» **WORK ITEM**
Every line below that carries the word "lines" needs to be copied.

===============

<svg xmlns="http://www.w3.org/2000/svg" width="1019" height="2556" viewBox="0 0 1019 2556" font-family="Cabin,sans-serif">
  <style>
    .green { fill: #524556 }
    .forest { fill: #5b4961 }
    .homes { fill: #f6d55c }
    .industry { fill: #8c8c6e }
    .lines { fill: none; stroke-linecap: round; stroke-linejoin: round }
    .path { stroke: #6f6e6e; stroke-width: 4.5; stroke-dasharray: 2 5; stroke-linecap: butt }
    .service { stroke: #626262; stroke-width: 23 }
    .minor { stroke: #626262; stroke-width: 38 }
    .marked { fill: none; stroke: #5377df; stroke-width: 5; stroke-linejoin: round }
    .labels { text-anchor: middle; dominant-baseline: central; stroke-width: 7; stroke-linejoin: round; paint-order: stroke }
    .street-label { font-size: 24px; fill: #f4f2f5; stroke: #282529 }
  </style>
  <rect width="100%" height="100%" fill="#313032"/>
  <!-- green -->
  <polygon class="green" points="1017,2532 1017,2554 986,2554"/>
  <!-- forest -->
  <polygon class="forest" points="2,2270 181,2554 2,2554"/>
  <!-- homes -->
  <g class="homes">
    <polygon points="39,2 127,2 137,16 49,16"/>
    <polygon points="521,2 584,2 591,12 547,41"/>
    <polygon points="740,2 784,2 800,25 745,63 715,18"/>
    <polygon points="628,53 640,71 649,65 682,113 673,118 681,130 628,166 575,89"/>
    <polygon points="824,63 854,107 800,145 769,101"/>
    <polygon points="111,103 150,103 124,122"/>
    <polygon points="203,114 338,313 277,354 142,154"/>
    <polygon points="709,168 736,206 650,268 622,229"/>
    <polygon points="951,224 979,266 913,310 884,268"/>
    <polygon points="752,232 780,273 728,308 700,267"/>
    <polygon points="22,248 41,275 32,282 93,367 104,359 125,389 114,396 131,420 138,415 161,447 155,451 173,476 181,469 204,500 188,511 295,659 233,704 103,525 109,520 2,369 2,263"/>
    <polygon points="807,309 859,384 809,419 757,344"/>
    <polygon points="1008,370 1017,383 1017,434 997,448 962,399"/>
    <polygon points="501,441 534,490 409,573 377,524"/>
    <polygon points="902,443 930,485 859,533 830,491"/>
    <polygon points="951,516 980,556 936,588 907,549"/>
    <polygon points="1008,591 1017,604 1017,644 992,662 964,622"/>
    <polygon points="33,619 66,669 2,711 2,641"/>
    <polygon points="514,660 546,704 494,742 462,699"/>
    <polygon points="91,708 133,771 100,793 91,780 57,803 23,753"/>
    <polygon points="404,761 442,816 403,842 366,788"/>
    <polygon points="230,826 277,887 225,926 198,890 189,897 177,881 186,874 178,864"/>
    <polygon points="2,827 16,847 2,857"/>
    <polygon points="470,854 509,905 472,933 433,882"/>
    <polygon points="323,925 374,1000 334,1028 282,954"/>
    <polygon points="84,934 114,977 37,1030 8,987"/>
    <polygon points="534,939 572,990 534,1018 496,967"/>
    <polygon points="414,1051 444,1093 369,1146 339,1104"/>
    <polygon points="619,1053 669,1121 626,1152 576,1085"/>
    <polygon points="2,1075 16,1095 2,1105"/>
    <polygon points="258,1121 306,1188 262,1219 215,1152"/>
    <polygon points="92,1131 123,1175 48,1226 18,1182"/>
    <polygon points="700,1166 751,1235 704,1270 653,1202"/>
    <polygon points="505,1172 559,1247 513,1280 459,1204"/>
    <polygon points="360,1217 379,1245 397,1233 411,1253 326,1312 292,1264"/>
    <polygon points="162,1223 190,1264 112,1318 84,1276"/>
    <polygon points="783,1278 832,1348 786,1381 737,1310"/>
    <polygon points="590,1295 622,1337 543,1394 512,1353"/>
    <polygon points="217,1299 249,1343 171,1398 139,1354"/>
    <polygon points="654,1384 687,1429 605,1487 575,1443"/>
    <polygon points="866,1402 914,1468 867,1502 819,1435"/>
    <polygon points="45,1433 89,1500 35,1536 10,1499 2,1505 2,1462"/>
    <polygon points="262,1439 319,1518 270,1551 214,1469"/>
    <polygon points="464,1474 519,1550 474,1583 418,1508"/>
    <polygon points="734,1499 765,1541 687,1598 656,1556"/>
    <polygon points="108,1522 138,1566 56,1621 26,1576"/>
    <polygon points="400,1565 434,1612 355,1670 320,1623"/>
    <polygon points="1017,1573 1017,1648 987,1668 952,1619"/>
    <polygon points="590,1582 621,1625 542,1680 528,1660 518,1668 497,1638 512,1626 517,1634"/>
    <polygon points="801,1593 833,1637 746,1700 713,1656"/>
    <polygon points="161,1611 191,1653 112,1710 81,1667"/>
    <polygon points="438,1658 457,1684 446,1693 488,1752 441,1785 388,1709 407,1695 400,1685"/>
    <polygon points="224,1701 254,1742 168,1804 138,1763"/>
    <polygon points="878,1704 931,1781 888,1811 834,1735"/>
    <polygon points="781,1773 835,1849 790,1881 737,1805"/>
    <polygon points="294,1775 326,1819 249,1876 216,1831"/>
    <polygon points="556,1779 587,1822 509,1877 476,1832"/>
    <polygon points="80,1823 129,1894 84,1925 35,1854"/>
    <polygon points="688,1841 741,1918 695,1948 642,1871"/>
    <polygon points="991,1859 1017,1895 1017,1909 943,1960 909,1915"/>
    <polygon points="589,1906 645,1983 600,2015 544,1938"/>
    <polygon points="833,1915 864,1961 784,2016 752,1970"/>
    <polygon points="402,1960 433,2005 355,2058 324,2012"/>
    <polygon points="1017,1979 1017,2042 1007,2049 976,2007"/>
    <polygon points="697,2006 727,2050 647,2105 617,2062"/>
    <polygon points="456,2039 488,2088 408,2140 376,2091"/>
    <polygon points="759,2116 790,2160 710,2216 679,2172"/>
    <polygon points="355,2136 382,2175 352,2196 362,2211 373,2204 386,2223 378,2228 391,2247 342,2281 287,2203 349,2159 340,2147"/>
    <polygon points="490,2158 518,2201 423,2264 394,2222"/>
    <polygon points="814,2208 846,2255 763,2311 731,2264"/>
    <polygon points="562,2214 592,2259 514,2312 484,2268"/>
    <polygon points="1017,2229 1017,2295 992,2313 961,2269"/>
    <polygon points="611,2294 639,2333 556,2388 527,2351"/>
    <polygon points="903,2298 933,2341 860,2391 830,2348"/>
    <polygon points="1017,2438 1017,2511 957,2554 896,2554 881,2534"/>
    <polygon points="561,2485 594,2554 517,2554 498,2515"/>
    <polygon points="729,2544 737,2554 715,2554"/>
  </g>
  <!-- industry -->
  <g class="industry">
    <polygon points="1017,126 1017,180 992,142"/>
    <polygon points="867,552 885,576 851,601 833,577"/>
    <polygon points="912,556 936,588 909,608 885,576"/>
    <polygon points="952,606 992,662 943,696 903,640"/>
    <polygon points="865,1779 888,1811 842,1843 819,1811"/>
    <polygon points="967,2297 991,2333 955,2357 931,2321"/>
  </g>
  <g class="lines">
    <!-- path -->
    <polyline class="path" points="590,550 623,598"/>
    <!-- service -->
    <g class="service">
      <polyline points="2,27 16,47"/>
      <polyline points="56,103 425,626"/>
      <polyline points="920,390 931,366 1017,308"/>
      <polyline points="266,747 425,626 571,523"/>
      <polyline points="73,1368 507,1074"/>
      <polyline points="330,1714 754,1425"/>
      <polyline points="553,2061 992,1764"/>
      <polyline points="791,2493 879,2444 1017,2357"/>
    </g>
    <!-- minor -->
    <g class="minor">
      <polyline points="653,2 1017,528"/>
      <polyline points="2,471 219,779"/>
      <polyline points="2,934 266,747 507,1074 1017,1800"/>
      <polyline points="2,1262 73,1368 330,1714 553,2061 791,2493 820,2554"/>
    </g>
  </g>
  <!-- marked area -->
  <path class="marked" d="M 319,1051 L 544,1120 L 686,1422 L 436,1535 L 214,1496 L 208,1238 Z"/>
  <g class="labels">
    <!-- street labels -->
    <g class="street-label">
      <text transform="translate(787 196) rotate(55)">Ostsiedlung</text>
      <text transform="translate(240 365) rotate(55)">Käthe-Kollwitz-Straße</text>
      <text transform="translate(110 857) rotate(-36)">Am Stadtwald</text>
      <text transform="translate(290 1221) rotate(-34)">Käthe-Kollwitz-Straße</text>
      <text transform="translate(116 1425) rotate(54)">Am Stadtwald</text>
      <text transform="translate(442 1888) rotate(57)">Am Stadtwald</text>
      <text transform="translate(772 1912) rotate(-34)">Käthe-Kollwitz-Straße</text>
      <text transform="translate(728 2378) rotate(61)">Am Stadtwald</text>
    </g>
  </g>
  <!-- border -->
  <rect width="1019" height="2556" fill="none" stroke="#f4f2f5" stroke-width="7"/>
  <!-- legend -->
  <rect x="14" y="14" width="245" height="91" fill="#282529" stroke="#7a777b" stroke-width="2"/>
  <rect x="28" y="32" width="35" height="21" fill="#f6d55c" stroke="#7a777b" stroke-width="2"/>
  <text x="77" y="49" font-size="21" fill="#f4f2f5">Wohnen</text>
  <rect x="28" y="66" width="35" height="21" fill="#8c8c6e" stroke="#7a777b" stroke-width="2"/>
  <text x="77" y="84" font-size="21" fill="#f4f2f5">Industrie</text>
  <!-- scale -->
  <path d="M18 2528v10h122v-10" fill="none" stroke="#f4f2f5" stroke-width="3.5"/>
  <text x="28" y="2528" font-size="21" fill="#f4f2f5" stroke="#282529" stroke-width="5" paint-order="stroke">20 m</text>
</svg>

===============

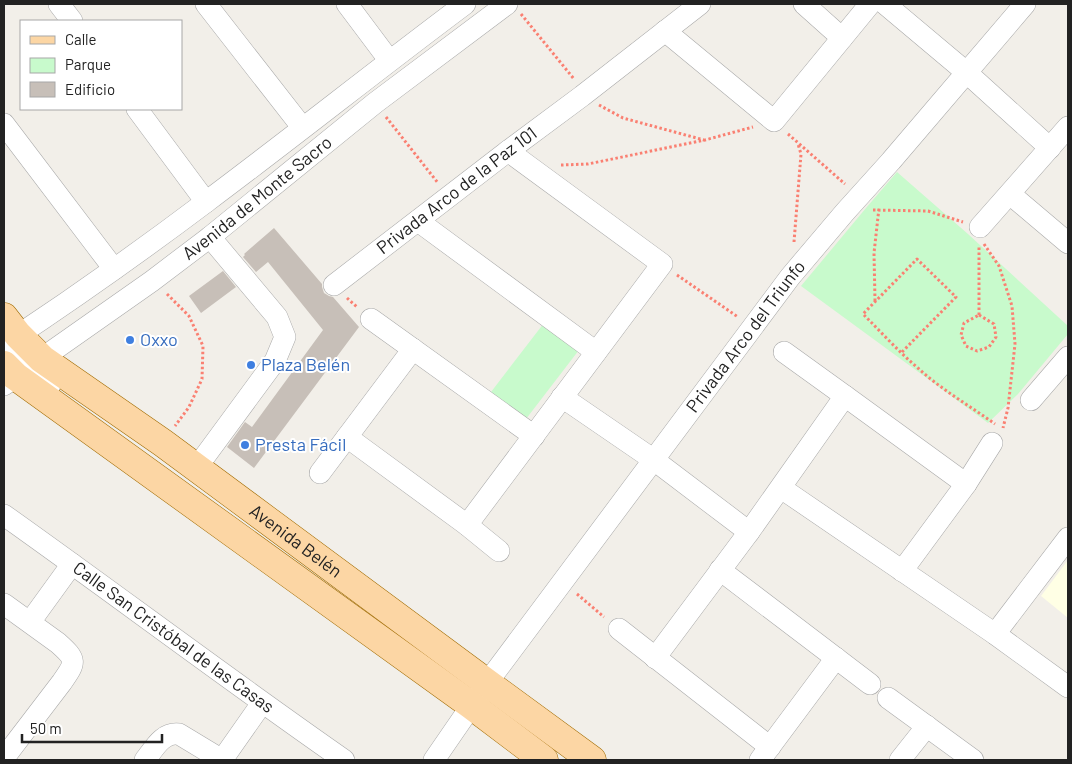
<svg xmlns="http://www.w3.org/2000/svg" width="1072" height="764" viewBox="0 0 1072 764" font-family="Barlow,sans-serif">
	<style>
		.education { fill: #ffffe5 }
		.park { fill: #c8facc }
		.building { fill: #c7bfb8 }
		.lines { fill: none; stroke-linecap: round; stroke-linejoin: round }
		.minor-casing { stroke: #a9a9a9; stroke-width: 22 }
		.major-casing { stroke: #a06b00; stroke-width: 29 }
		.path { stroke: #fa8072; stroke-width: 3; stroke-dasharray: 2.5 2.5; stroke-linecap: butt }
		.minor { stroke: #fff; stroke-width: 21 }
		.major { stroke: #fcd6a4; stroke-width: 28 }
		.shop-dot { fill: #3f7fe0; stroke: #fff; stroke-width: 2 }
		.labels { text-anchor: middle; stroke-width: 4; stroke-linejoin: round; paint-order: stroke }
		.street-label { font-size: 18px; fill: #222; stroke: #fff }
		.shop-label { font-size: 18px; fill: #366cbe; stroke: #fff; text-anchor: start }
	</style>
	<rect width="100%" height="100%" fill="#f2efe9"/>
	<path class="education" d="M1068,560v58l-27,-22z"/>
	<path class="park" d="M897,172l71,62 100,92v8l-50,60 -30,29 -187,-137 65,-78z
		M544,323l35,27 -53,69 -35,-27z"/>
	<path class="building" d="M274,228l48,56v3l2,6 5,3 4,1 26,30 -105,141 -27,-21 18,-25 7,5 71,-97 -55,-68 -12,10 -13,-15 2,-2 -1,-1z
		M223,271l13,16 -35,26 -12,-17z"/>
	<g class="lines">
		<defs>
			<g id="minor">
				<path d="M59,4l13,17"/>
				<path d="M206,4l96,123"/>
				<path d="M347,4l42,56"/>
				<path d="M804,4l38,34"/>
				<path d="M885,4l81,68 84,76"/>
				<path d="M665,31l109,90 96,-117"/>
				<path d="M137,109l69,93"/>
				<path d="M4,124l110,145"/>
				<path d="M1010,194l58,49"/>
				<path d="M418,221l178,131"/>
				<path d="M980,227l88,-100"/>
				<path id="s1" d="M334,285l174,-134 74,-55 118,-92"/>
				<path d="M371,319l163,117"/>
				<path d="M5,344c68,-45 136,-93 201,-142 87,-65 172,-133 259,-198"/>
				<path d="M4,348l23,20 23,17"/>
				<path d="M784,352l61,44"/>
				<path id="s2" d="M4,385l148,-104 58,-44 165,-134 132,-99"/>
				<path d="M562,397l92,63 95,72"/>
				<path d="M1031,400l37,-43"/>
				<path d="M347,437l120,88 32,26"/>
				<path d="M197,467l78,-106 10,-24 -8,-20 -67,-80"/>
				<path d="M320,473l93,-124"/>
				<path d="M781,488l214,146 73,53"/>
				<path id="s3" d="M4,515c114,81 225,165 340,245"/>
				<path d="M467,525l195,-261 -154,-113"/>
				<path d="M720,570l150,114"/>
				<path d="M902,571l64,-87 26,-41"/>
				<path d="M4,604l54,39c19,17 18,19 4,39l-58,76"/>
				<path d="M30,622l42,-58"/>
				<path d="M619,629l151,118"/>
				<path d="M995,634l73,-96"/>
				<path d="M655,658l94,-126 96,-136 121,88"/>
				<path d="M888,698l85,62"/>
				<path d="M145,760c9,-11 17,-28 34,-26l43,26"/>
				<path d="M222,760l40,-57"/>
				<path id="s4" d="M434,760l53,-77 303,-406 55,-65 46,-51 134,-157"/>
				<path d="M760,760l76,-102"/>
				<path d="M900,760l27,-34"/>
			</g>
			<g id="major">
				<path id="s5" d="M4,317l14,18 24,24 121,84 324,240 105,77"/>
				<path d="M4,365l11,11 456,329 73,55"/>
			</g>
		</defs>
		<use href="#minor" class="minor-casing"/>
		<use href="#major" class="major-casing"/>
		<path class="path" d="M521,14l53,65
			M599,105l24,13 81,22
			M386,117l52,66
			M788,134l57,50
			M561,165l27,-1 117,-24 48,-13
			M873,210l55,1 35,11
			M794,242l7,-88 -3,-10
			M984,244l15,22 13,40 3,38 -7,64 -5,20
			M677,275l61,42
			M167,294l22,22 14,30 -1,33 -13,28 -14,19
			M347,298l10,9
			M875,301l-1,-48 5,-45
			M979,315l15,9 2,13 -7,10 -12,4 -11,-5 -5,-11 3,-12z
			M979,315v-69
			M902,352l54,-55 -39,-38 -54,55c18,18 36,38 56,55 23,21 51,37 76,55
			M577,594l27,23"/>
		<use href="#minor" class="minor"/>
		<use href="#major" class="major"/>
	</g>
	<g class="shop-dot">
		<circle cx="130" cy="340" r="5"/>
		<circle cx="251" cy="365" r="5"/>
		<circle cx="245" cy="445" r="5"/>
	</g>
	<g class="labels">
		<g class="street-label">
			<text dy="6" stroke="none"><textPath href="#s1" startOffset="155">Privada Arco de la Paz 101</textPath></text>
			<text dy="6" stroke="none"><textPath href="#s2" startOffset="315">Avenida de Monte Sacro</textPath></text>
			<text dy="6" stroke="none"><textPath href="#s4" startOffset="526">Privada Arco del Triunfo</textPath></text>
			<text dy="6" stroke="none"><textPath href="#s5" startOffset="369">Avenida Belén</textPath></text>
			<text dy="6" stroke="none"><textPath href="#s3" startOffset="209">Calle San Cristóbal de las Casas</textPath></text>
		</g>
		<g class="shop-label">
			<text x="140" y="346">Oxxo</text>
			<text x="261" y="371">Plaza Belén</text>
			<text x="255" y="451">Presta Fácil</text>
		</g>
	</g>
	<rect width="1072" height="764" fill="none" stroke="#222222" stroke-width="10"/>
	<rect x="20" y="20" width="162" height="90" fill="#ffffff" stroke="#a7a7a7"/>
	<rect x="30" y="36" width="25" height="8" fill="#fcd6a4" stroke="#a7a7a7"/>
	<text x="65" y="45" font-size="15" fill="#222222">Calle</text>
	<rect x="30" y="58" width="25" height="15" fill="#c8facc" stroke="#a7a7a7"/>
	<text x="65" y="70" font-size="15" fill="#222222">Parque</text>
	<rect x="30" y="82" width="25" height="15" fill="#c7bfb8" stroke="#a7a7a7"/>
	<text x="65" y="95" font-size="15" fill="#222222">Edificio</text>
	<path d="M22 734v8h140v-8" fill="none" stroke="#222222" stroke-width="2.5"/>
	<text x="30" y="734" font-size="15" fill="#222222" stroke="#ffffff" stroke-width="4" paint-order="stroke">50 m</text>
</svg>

===============

» **FINISHED TASK**
    .lines { fill: none; stroke-linecap: round; stroke-linejoin: round }
  <g class="lines">
		.lines { fill: none; stroke-linecap: round; stroke-linejoin: round }
	<g class="lines">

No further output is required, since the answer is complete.